PROBLEMS:
1 > Reproduce the passage of the Tesla incident article from "Frame by frame, the" to "poles close by." word for word.
2 > In the Tesla incident article, which FSD version does the driver say the Model 3 was running?
3 > Write the next part of the Tesla incident article, starting after its final sentence.

**** DOCUMENT PASSAGE

Some driving situations do not offer a clean save.
This one gave a Tesla Model 3 barely a second to react.
On a two-lane road in Kentucky, a dog burst from tall grass on the right just as an oncoming vehicle reached the Tesla. The display showed Self-Driving active, and the Model 3 was moving at 53 mph.
Content warning: the video shows the dog being struck.
Wow. FSD chooses between hitting a dog and hitting a car head on.
— Lincoln (@MobofJoggers) July 13, 2026
This is an important but difficult video to watch.
FSD makes the right choice! pic.twitter.com/BRPKl1xdyp
The footage needs to be read carefully. It shows fast braking and a constrained steering response, but it cannot reveal a hidden decision tree or prove that the software made a conscious moral choice.
Frame by frame, the dog becomes clearly visible at about the 15-second mark. The speed display then drops from 53 mph to 31 mph over roughly two seconds as the oncoming vehicle passes in the opposite lane.
The dog is struck around the 16-second mark. The Model 3 stays out of the occupied oncoming lane, and the right side of the road offers only a narrow grass shoulder with utility poles close by.
The driver’s original Reddit post adds the context missing from the 30-second clip. The account says the incident happened a couple of days before the video was posted Thursday night and places it on a rural road in Kentucky.
The driver identifies the car as a 2026 Model 3 Premium AWD running software 2026.20.3 and FSD 14.2.2.5. He says FSD and automatic emergency braking were active, and that the entire sequence happened too quickly for him to take over before impact.

********
**** PROVIDED INFORMATION

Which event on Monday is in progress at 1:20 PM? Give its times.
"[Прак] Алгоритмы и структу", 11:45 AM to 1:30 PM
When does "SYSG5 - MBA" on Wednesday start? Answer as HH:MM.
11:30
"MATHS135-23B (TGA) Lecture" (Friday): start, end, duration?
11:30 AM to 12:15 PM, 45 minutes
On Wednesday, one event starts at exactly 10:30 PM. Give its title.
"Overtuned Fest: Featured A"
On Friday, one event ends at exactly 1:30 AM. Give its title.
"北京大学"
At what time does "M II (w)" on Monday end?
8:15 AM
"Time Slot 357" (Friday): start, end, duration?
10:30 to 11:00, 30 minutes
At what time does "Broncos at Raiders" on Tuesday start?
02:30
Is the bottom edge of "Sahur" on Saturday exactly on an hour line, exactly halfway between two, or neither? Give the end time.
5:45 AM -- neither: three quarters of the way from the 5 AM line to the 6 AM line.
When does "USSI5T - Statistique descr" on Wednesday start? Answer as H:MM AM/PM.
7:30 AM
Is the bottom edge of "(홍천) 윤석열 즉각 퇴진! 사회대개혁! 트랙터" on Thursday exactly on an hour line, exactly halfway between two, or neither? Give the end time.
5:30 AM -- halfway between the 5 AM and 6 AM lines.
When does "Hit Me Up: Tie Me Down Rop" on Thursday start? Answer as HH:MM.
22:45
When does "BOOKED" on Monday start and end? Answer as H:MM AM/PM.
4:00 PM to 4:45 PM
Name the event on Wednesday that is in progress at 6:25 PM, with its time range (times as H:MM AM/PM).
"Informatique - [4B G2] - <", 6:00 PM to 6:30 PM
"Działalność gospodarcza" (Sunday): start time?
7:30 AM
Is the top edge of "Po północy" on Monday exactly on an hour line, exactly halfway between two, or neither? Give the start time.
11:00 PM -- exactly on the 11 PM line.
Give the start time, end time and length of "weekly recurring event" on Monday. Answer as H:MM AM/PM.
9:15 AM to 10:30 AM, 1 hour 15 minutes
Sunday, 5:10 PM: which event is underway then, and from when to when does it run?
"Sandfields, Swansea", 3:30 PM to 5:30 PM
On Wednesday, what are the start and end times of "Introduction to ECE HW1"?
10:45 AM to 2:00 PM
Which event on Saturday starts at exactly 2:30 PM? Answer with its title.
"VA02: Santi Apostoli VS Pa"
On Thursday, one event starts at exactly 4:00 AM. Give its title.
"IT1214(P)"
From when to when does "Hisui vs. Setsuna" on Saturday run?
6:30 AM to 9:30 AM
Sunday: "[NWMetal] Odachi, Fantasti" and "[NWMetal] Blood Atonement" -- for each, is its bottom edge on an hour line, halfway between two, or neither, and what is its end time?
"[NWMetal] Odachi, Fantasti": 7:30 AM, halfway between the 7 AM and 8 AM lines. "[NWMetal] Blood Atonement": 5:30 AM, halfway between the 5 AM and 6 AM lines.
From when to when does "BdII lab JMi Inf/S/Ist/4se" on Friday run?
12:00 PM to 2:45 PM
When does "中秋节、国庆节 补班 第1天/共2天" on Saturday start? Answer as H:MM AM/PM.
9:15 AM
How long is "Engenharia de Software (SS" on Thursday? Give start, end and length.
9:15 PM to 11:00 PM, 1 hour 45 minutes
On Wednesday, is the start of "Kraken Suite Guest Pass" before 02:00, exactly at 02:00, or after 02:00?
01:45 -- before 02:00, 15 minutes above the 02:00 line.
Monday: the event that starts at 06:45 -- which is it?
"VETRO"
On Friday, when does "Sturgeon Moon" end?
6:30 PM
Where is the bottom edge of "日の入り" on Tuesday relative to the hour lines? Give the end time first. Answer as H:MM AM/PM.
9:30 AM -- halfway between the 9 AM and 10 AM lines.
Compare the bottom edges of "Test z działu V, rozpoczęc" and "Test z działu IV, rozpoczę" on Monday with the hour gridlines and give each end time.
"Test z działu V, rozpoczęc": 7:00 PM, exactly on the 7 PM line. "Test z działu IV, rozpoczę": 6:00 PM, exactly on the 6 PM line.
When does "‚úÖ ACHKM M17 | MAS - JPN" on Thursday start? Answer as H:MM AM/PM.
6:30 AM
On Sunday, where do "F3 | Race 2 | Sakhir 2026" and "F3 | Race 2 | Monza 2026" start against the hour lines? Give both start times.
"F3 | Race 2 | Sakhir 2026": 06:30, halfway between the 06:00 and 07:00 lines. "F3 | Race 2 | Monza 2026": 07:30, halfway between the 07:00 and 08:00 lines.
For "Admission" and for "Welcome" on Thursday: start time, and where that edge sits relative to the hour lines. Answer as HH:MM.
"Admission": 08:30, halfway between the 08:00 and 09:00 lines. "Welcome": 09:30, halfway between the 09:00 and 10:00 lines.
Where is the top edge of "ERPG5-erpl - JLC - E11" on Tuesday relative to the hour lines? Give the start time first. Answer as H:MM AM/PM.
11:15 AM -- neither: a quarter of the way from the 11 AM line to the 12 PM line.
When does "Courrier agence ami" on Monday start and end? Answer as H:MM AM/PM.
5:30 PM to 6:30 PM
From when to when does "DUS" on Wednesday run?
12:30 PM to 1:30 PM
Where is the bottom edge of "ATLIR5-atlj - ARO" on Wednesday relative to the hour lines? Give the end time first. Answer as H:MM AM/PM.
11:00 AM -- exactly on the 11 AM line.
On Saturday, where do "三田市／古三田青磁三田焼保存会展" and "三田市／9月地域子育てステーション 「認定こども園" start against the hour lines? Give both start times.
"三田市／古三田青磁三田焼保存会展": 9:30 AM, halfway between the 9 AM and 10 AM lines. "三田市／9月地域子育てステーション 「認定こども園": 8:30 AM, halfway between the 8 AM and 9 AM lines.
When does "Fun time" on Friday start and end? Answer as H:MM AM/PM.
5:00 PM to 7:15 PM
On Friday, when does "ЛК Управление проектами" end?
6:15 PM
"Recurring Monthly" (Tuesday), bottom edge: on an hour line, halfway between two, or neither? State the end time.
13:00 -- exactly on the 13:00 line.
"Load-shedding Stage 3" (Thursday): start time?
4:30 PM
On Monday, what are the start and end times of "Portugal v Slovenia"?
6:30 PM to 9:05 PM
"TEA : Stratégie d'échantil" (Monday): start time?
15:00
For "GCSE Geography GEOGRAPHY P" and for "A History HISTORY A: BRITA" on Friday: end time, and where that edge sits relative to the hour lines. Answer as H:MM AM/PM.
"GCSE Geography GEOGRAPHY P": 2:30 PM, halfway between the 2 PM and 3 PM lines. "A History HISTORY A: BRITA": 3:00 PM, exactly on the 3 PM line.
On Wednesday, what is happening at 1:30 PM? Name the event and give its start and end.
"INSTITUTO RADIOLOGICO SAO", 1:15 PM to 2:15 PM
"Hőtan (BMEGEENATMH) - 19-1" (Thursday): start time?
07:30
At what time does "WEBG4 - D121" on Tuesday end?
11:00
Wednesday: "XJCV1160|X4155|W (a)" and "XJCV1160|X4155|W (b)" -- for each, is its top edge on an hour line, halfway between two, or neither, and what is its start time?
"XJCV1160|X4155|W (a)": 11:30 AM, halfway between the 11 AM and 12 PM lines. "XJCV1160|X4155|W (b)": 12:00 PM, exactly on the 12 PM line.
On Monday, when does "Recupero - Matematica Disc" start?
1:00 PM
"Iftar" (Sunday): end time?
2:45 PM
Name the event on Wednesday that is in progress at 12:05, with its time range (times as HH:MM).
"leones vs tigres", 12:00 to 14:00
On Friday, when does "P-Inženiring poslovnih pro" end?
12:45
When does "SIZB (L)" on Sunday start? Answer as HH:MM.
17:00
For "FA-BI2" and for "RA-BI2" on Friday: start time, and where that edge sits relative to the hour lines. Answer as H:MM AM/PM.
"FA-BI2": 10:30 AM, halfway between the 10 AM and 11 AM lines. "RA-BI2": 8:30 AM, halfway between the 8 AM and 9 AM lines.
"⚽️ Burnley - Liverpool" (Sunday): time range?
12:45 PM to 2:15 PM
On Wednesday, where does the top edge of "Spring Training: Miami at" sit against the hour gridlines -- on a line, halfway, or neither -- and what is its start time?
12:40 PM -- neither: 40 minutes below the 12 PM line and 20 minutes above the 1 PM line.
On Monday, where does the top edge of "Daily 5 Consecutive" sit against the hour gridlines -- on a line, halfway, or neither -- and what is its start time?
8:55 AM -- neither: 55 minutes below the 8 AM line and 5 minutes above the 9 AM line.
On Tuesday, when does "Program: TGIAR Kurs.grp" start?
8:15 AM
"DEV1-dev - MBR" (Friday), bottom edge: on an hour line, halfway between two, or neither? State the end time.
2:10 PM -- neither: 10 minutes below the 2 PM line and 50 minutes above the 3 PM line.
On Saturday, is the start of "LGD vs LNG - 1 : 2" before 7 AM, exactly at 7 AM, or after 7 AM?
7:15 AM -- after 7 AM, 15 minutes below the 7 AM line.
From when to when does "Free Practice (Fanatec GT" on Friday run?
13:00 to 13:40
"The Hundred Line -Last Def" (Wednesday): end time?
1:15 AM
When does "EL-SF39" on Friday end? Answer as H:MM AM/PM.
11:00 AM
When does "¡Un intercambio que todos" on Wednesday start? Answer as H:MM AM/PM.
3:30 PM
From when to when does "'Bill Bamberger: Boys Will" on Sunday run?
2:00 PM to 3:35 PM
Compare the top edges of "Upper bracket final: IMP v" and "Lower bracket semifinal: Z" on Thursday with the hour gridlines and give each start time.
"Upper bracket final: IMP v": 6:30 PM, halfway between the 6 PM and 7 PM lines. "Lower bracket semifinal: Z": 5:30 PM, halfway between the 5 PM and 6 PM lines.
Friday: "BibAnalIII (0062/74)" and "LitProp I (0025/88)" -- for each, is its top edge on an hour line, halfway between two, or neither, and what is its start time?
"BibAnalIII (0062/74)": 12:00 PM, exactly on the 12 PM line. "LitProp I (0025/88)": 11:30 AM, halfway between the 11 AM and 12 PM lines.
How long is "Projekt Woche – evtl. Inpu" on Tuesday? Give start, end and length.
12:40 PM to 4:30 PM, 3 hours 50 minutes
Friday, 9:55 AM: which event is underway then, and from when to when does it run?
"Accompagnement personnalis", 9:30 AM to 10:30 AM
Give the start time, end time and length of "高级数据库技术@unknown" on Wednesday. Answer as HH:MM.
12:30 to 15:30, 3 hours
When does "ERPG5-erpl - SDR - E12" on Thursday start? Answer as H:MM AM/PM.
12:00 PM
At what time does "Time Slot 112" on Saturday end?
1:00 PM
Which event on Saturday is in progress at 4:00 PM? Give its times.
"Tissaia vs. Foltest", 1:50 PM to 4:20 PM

********

ANSWERS PER TASK:
1 >
Frame by frame, the dog becomes clearly visible at about the 15-second mark. The speed display then drops from 53 mph to 31 mph over roughly two seconds as the oncoming vehicle passes in the opposite lane.
The dog is struck around the 16-second mark. The Model 3 stays out of the occupied oncoming lane, and the right side of the road offers only a narrow grass shoulder with utility poles close by.

2 > FSD 14.2.2.5

3 >
According to that account, the dog entered the roadway between 14 and 15 seconds and was struck at about 16 seconds. The driver believes the approaching car kept FSD from swerving farther without risking a head-on collision.
The clip ends before the aftermath. The driver says he continued far enough to turn around safely, returned to the scene, took the dog to a veterinarian and checked nearby homes, while the vet kept the dog and tried to locate an owner because it had no collar or microchip.
The driver’s later clarification matters: the dog was alive. There is no independent veterinary report in the public record, so claims that the dog was uninjured or completely fine go beyond what has been confirmed.
Tesla’s Model 3 FSD limitations page is blunt about the driver’s role. Full Self-Driving is supervised, does not make the car autonomous and requires a fully attentive driver who is ready to act immediately.
The manual specifically names narrow roads with oncoming cars as situations where intervention may be required. It also lists interactions with other road users, high-speed cross traffic, sharp curves and limited visibility among the conditions that can challenge the system.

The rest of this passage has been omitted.